Single parenting occurs when there is only one parent in the household raising the children. This can occur due to bereavement, separation, or never having married in the first place. Some may choose to become a single parent, while others may become a single parent by circumstance. Traditionally, single parenting was frowned upon because it implied that the family was “broken” or that the child was illegitimate. Single parenting has long been assumed to have negative implications for a child, particularly because they are growing up with an absent parental figure. There can also be a lot of stress placed on the parent, who has to take on two people’s duties alone: earning enough income to support the household, caring for the children, and looking after the house.
Fortunately, single parenting has become a more common phenomenon these days, and more often by choice, not by circumstance. The number of single-parent families in the United States has increased from nearly 20 percent in 1980 to 30 percent today. Children who were raised by single parents have grown up to become valued contributors to society, slightly scraping off the negative connotations associated with single parenting.

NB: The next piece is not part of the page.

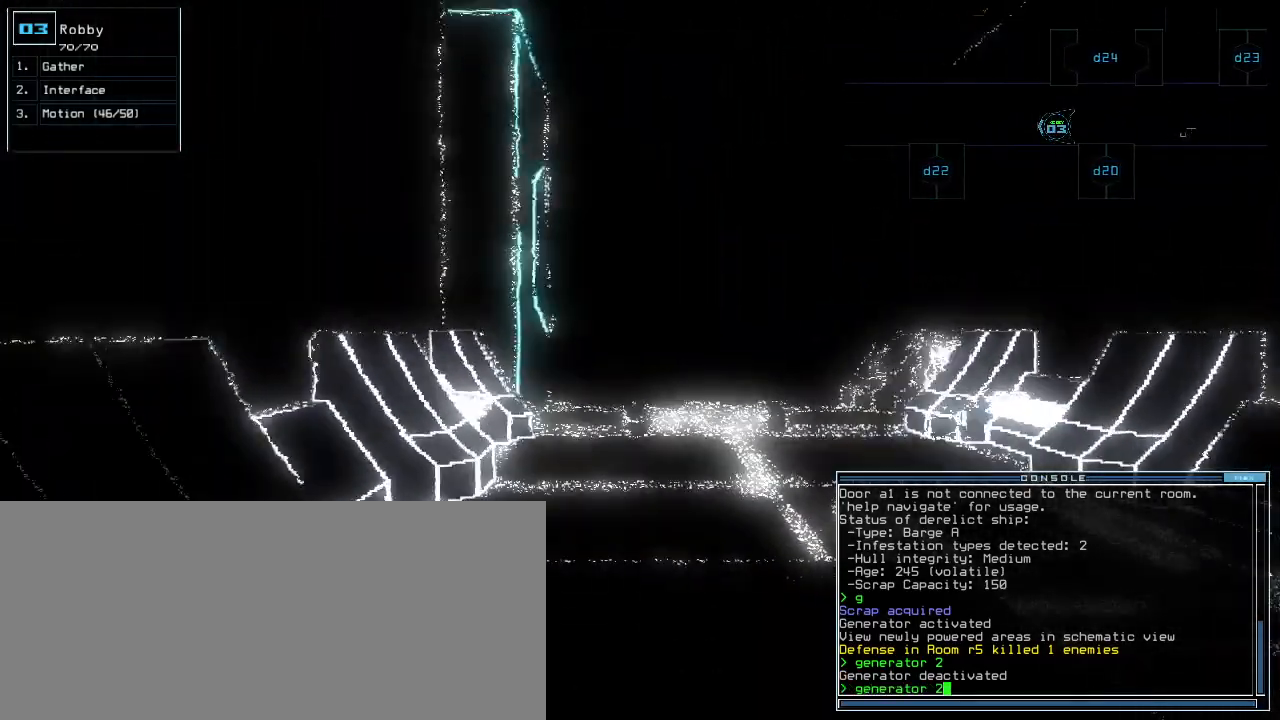
{"keys": [], "events": [[40, "return", "up"], [100, "space", "down"], [180, "space", "up"]]}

The short answer to how single parenting affects a child is: it depends. A single parent with excellent management could provide a better home than two parents living in conflict and poverty. However, the facts remain that children of single parents are statistically at a higher risk for certain conditions and behaviors.
Without the full care and attention from two parents, there may be repercussions on a child’s development. For one, children could fare worse than their peers in academics, because their parent may have less time or energy to teach them and help with homework. While children in dual-parent families can leverage on the time and expertise of both their parents, those in single-parent families may hardly even get a chance to talk to their parent, much less find the chance to ask for academic help.
The children could also find it more difficult to relate to others because they have a different family and are missing a parental figure in their lives. Single-parent families are also at a greater risk of suffering from poverty because it is typically more difficult for the parent to make ends meet. As a result, the children may suffer from negative feelings, such as low self-esteem, frustration, loneliness and feelings of abandonment. A Swedish study found that children from single-parent families were more likely to suffer from psychiatric illnesses, suicidal intent and alcohol abuse, compared to their peers in dual-parent households.
Additionally, children of single-parent relationships could have difficulty maintaining their own relationships in the future. A child’s first exposure to romantic love is usually when they observe their parents, but that is absent in a single-parent household, more so if the parent moved away from their previous partner to escape abuse or neglect. The children could feel that romantic relationships are unreliable and an opportunity for more trouble, thus choosing to remain single themselves.
Sometimes, it can be difficult to extricate the effects of single parenting from the effects of the circumstances surrounding it. Single parenting still commonly occurs due to divorce, which itself has many similar negative effects on a child. A child that has suffered through divorce or loss may be at a higher risk of negative consequences than a child who has always been raised by a single parent.
Single parenting can also result in many lifestyle changes, which can be stressful to the child. The parent may move frequently, see other people, or remarry, all of which can imbalance a child’s life and throw them into disarray. It is especially important to maintain stability in routine, especially for young children.
In many cases, it is not the single parenting itself but the circumstances surrounding it that cause children to be at risk for these negative effects. Fortunately, the effects can be mitigated with proper care and love, which will carry less of the burden over to single parenting.
On the other hand, single parenting is not an all-negative experience. With plenty of breakthroughs and success stories, there is evidence that children from single-parent households can perform just as well as those from dual-parent households.
In fact, children from single-parent families often grow up to be more resilient and responsible than their peers. From an early age, they probably have to help their parent out with household chores and errands. These are more than token responsibilities, but are essential to running the household smoothly, allowing the children to see the contributions of their labor. They may also adopt a self-studying method to do well in school without requiring their parent’s help. Additionally, they may have to take care of themselves when their parent is out, such as cooking their own meals or doing their own laundry. Some may be extra motivated to work hard and do well in school, in a way to give back to the parent who has been taking care of them.
Not all children from single-parent families experience bad relationships. Growing up in a single-parent household may inspire them to build a loving, dual-parent family for their children in the future. In addition, single parents are hardly alone. They often receive support from their extended family and community, including support groups for single parents, religious communities and friends. These can show a child the importance of helping one another in society, allowing them to form their own meaningful relationships when they are older.
Children and their single parents also tend to form a very close bond, often tighter than that in dual-parent households. Since they only have each other to rely on, each person plays an important role in the other’s life. They tend to recognize each other’s needs and consider how they can help. The bond is strengthened by spending quality time with the child whenever it can be afforded, such as reading to them, having a meal out, going for a walk or engaging in recreational activities together. Even if there is not much time to spare, every little bit counts. The rarer these pockets of time are, the more the child will appreciate them.
On the whole, single parenting is on its way out of the negative stereotypes. While single parenting, just like any other family structure, has its drawbacks, it also has unique advantages that can really benefit the growth of a child. An increasing number of people are choosing to become single parents these days, a testament to the success of single parenting. The most important part of single parenting is to ensure that the relationship between parent and child is a healthy one. As with all other family types, there is a lot of give and take involved, but the end result is definitely worth it.